1. The exodus reader advertises a special key that tells filters it supports a fast-path for extracting data over time.

2. If a filter supports fast-paths, it will check its input pipeline information to see if it has this key. If it does, it creates an information request to send upstream to the reader, telling it the type of variable (node or element), the id of the node/element, and the range of time steps to return.

3. The reader listens for this request and responds to it by calling ex_get_(elem|nodal)_var_time() for each enabled (nodal/element) variable array.
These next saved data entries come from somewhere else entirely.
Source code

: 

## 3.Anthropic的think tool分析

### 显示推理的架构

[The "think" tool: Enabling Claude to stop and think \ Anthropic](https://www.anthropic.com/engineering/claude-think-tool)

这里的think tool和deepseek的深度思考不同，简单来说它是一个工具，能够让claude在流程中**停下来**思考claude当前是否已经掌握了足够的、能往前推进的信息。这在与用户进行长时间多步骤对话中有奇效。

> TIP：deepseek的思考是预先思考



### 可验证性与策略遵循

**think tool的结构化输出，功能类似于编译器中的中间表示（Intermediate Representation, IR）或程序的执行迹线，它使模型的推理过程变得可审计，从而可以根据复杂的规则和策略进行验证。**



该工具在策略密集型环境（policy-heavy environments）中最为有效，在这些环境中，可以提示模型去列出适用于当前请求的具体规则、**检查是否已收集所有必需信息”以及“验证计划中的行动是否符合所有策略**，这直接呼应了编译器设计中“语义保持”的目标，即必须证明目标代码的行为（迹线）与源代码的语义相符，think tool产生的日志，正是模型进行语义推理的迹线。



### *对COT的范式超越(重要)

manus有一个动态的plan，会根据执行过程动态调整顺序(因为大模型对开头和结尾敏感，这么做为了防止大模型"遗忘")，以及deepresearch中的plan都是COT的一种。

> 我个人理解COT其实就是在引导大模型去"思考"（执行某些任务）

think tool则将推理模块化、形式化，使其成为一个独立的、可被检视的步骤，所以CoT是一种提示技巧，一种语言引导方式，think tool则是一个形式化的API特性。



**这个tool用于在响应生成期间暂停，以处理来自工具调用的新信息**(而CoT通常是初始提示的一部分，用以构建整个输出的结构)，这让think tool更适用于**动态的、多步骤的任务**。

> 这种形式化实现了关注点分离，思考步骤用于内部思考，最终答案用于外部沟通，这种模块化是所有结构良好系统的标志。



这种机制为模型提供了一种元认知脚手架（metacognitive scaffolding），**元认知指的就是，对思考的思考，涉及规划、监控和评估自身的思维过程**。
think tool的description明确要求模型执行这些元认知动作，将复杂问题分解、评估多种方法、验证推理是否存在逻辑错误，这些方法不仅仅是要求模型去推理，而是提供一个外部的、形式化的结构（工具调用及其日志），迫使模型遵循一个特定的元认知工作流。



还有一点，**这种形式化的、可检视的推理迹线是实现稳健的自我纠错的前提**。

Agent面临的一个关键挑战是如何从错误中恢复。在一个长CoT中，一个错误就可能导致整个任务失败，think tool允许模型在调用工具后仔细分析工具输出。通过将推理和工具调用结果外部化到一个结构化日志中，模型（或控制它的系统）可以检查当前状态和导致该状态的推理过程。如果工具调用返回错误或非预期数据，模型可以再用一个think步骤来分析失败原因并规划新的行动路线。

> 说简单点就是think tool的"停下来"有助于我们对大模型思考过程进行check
For each one, it will add a new array to its output vtkFieldData, where the array name is formatted as "{ARRAY_NAME}OverTime" (i.e. "TemperatureOverTime") to ensure no conflicts occur with the names of arrays in the vtkPointData or vtkCellData.

4. Back at the filter, it will unpack the "XXX_OverTime" arrays in the field data and copy them on to the output point/cell data arrays of the filter (changing the array names back to the original ones).


Questions

What should the name of the information key be that the reader advertises? TEMPORAL_DATA_FAST_PATH?

What form should the request take on that the filter sends upstream? The request needs to encapsulate the data type, the point/cell id, and the time step range? I'm not sure how to do this using vtkInformationKeys. If there was a vtkInformationStringVectorKey type I could encode each value as a string...

Should we even allow the filter to request a range of time steps? The exodus API supports it which is why I included it.

Should the filter be able to specify a specific array to extract data from (instead of having the reader output data for all enabled arrays)?

As far as I can tell, the filters that should support this fast-path are vtkExtractDataOverTime and vtkExtractArraysOverTime. Are there any others?